Si produire de l’image et du contenu a son importance, on voit bien que pour les communicants il ne sera plus possible d’ignorer longtemps ce continent de la communication dans le travail. Avant tout parce que le travail change et qu’il contient de plus en plus de communication. Et plutôt que d’amplifier ou d’industrialiser encore plus la diffusion en raison du nombre de canaux, il y a besoin d’une reconnexion au réel pour permettre à la communication d’entreprise d’être moins hors sol.

 

 

Vive le social!

Si Mai 1968 nous travaille encore et garde une forte résonance, c’est parce que le social a occupé la première place à l’époque en secouant la société française dans ses profondeurs. L’économique et le politique ont été, un temps, débordés par une attente de changement peu commune. Elle venait non pas des élites, non pas des acteurs politiques, non pas des intellectuels, mais de la jeunesse et du cœur de la société salariale. Cette déferlante, même contenue par la suite, a changé la donne. Cette irruption, même récupérée ou détournée a porté loin et reste comme une balise dans nos mémoires collectives.

De ce « moment 1968 », il reste une prise de parole fulgurante sur des sujets qui n’ont pas pris une ride. Le travail d’abord. « On ne veut pas perdre sa vie à la gagner», entendait-on alors dans les usines. Le travail aujourd’hui est plus que jamais en transformation et l’on voit bien qu’au delà de l’emploi, le sens de ce que l’on fait au travail est au centre de nos préoccupations. L’égalité des hommes et des femmes ensuite. Les femmes prenaient la parole dans les AG du mouvement et la question de la « libération sexuelle » était posée sans détours dans la société. La place des femmes et l’égalité entre les sexes est encore, et toujours, d’actualité. La croissance enfin. On ne parlait pas d’écologie, mais le questionnement de la finalité du modèle économique était au centre des débats. C’est encore, et sans doute même plus, le cas aujourd’hui face aux dégâts environnementaux du développement économique.

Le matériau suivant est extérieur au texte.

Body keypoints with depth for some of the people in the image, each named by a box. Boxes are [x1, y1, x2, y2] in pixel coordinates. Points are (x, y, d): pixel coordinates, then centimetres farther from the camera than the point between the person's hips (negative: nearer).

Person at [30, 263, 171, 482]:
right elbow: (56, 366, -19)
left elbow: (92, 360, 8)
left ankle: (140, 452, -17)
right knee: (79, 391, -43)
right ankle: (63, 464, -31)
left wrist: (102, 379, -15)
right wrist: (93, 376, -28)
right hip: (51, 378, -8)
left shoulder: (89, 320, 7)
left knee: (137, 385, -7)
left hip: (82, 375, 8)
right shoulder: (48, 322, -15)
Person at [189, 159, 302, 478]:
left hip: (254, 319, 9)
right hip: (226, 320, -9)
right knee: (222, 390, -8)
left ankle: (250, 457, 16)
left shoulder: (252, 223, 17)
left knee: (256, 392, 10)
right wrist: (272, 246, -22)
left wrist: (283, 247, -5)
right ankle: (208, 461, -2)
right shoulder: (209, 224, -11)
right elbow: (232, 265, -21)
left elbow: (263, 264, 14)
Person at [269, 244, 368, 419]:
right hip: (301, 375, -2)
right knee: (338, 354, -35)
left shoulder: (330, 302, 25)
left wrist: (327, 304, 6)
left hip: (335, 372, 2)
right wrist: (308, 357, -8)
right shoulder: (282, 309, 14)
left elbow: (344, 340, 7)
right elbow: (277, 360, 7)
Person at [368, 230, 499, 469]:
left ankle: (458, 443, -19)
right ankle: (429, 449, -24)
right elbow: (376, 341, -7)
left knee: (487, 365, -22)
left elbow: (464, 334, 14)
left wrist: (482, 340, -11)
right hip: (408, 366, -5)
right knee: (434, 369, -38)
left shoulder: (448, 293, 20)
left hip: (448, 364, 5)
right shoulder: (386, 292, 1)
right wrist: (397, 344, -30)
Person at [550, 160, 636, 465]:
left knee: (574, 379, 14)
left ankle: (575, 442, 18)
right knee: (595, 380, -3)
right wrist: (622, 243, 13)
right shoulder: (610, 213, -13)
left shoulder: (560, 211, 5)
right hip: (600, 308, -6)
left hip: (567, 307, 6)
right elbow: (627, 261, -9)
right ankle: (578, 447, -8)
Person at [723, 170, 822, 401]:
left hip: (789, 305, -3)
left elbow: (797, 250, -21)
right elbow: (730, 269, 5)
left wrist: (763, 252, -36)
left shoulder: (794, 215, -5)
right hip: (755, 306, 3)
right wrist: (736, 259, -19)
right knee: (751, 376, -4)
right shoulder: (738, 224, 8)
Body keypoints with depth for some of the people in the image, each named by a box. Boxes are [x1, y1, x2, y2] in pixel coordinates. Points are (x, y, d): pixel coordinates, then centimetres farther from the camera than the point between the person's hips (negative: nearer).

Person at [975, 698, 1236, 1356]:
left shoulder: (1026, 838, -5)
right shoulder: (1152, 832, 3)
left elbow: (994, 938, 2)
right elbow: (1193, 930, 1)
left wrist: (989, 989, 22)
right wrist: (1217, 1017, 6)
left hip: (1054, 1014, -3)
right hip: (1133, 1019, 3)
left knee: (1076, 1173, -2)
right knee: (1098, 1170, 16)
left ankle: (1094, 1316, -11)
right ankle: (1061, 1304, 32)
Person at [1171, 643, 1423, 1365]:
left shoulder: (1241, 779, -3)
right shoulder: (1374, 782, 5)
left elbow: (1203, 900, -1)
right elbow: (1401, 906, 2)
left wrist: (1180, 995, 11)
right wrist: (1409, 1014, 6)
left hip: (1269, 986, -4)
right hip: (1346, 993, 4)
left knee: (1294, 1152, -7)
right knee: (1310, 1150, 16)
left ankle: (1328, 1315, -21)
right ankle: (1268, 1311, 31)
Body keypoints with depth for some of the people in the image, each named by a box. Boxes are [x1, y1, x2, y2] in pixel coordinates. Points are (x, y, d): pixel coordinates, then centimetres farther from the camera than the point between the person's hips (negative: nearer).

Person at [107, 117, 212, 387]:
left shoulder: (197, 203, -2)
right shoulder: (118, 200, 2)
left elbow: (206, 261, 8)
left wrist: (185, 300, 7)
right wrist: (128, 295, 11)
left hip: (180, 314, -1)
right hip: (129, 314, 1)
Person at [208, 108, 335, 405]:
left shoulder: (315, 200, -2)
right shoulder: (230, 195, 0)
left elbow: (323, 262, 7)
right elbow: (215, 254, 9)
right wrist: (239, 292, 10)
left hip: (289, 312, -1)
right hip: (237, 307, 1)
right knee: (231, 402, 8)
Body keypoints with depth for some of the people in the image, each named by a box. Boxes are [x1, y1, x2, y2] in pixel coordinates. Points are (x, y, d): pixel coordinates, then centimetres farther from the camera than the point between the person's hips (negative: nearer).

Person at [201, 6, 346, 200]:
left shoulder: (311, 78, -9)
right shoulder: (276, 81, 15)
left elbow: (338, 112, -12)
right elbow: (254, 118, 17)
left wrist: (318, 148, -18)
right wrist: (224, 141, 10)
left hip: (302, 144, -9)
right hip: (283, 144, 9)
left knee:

Patrick Viveret a raison de dire que « les questions soulevées par Mai 1968 sont devant nous ». Ces questions sont des questions proprement sociales au sens où elles concernent notre vie en société. Bien sûr, elles sont de nature politique et économique, mais ce que 1968 nous a enseigné, c’est qu’il est essentiel que les gens s’emparent de ces questions longtemps confisquées par les dirigeants économiques, politiques, voire religieux. Et le moins qu’on puisse dire est que la bataille autour de cette confiscation n’est pas terminée. Il n’est que de voir ce qu’a produit la contre-révolution conservatrice et libérale des années 1980 et suivantes pour mesurer l’enjeu social qui est devant nous au sujet du travail, de l’égalité et de l’écologie.

Au fond, la politique n’a de sens véritable qu’en relation avec le social. De même pour l’économique. Et l’on sait bien que c’est là que le bât blesse, car le social ne va pas sans contre-pouvoirs. Contre pouvoirs syndicaux, contre-pouvoirs associatifs, contre-pouvoirs coopératifs. La confiscation au nom de la rationalité économique ou politique est monnaie courante dans notre société, même quand elle se prévaut de la modernité. Le pouvoir prétend souvent représenter seul l’intérêt général, niant au fond qu’il y ait conflit de logiques dans la société. Or, ce conflit est fondamental pour faire avancer le cours des choses.

Il a fallu en 1968 une effraction sociale d’un certain type. Cela a permis notamment  la création de la section syndicale dans l’entreprise et surtout le fantastique développement de la vie associative en France. Il faudra demain sans doute de nouvelles formes d’intervention sociale. On voit qu’aujourd’hui certaines s’épuisent à force de répétition. D’autres naissent dans le cours d’un mouvement social dont les contours se renouvellent à travers des expérimentations, des pratiques alternatives, une envie de « faire ». Le social existe dès qu’il y a le goût du collectif. En 1968, des millions de personnes l’avaient retrouvé et l’ont dit haut et fort.